The Last Nightingale
Think film noir with a twist of Stephen King and you have Anthony Flacco’s tale of a twelve-year-old boy’s hellish survival of the San Francisco earthquake of 1906. Shane Nightingale struggles through the nightmare of surviving alone after his world is literally destroyed. Drifting through the chaos of shattered buildings, dust, fog, and the smoke of spreading fire, he finds shelter and a job of sorts in the cemetery of the Mission Dolores—an apt reflection of the story’s tone.
But surviving the earthquake is not what makes this dark story a thriller. It was not the natural disaster that killed Shane’s family but a crazed psychopath, a serial killer who now stalks Shane to complete his obliteration of the Nightingale family. Police are already hunting the killer. Sergeant Randall Blackburn leads the investigation. Blackburn’s path crosses Shane’s when Shane, having read about a society murder in the newspaper, gives Blackburn the insight he needs to break the case. Blackburn takes Shane under his wing and moves into a deadly chess game with the killer. It ends in the shadow of Golden Gate Bridge, in the dead of night, to the sound of crashing waves and howling winds.

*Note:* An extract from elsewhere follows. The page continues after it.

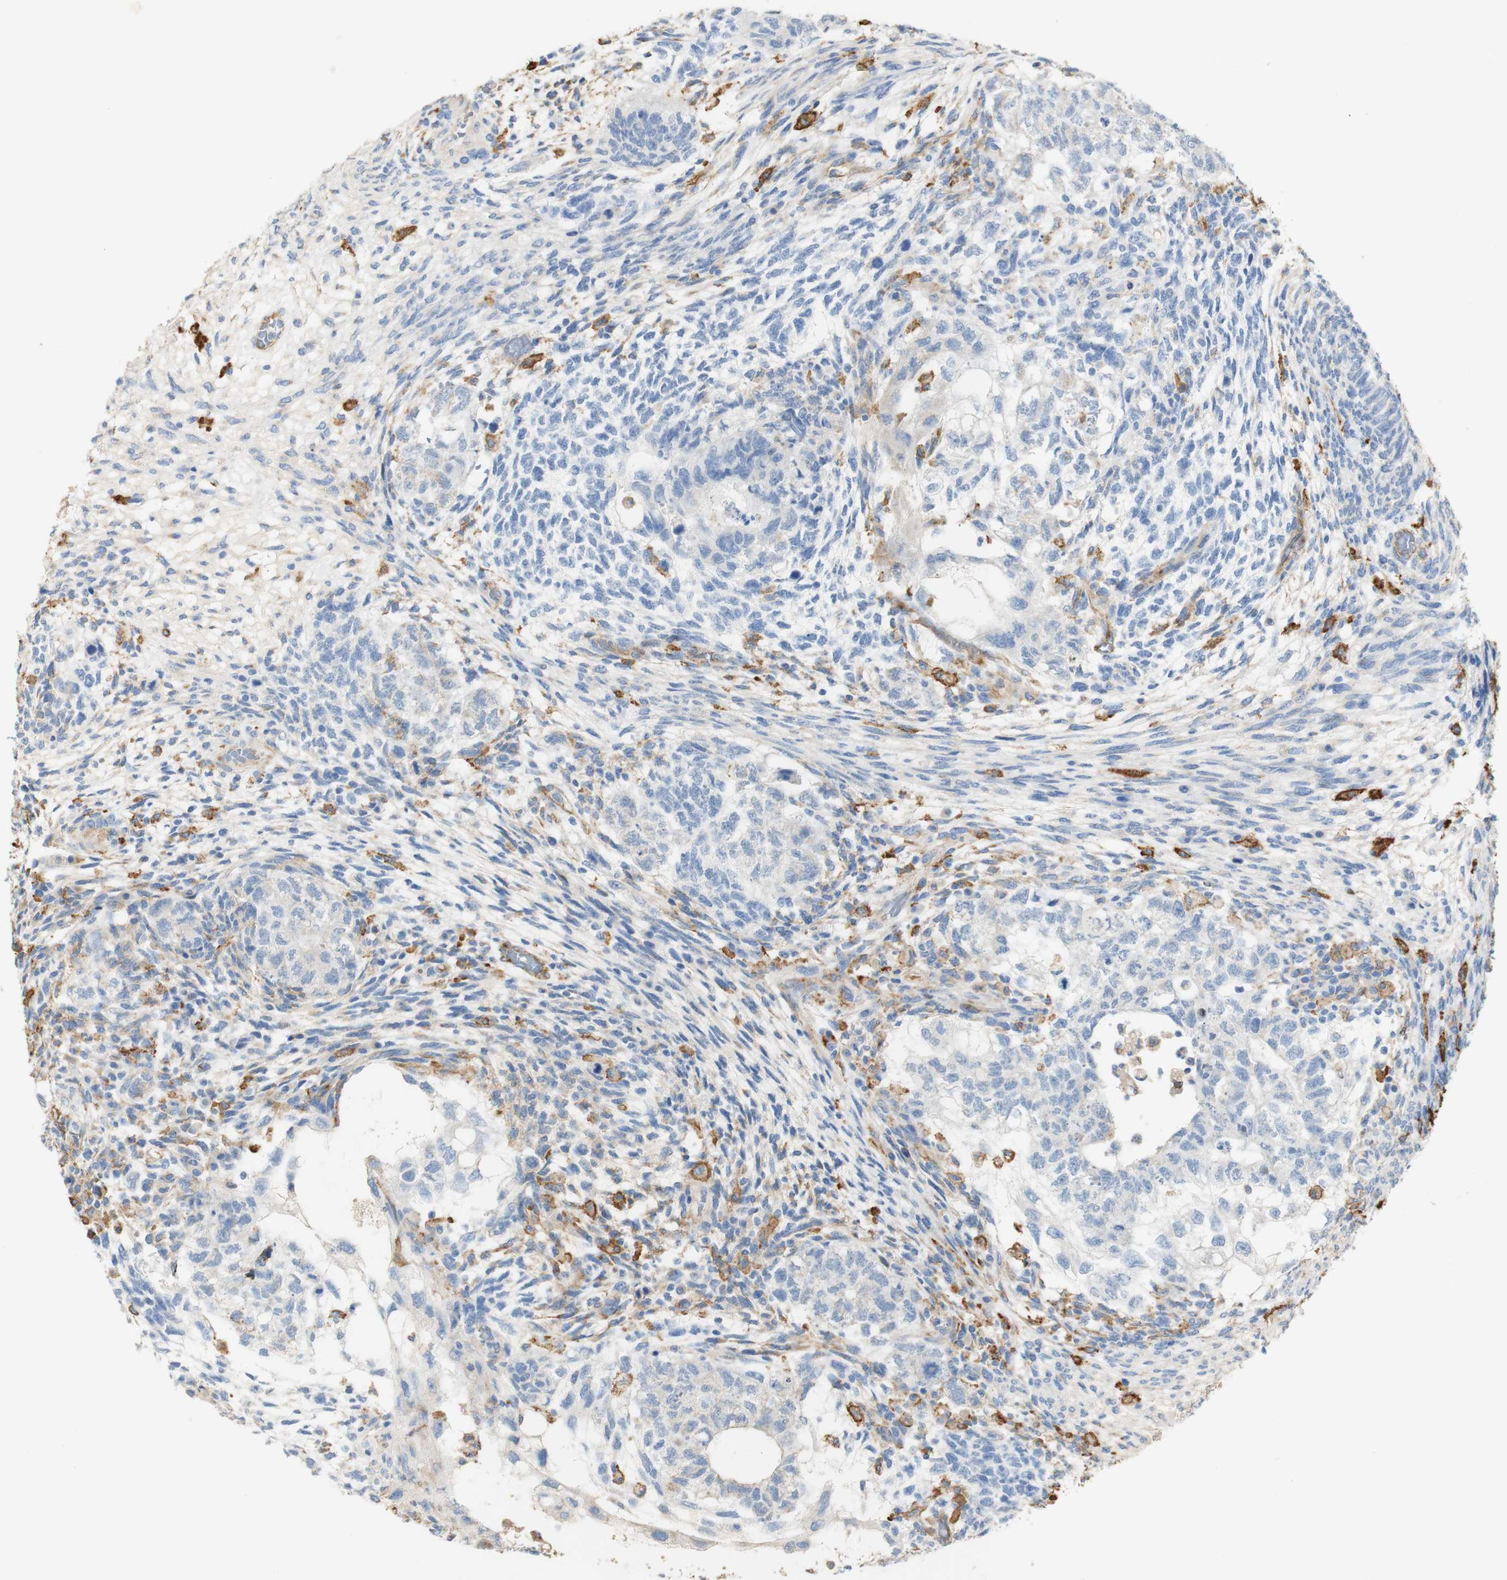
{"staining": {"intensity": "weak", "quantity": "<25%", "location": "cytoplasmic/membranous"}, "tissue": "testis cancer", "cell_type": "Tumor cells", "image_type": "cancer", "snomed": [{"axis": "morphology", "description": "Normal tissue, NOS"}, {"axis": "morphology", "description": "Carcinoma, Embryonal, NOS"}, {"axis": "topography", "description": "Testis"}], "caption": "Tumor cells show no significant protein staining in embryonal carcinoma (testis).", "gene": "FCGRT", "patient": {"sex": "male", "age": 36}}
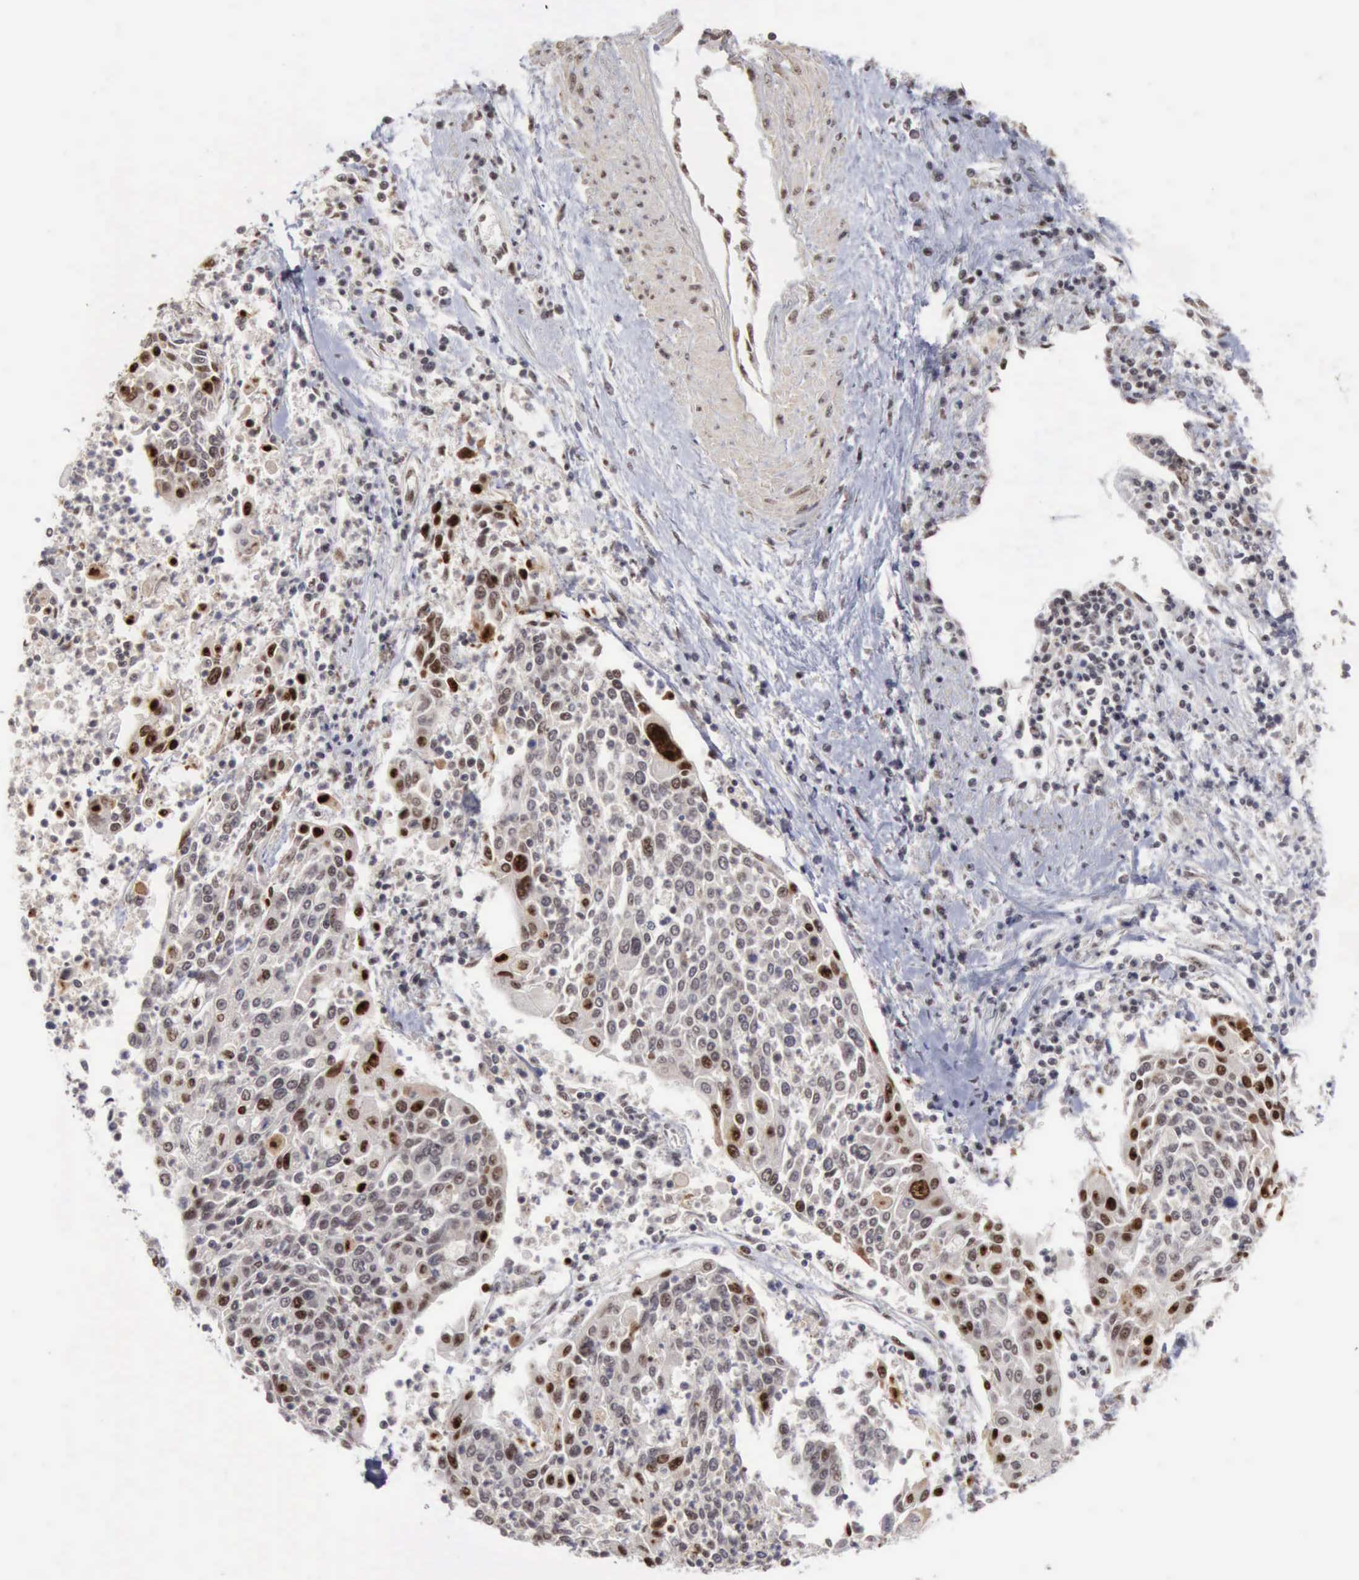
{"staining": {"intensity": "moderate", "quantity": "<25%", "location": "nuclear"}, "tissue": "cervical cancer", "cell_type": "Tumor cells", "image_type": "cancer", "snomed": [{"axis": "morphology", "description": "Squamous cell carcinoma, NOS"}, {"axis": "topography", "description": "Cervix"}], "caption": "A brown stain highlights moderate nuclear expression of a protein in cervical cancer tumor cells.", "gene": "CDKN2A", "patient": {"sex": "female", "age": 40}}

Great disasters bring out the best and the worst in humankind. This is an underlying theme of the story but aside from Randall Blackburn there is little representation of the “best.” There may be too much “Little Nell” drama for the taste of some, and the ending is hopelessly clichéd. Still, the story is well written and fast paced. It holds the reader’s interest to the end. Recommended for a realistic look at the aftermath of natural disaster and the sorry side of human nature.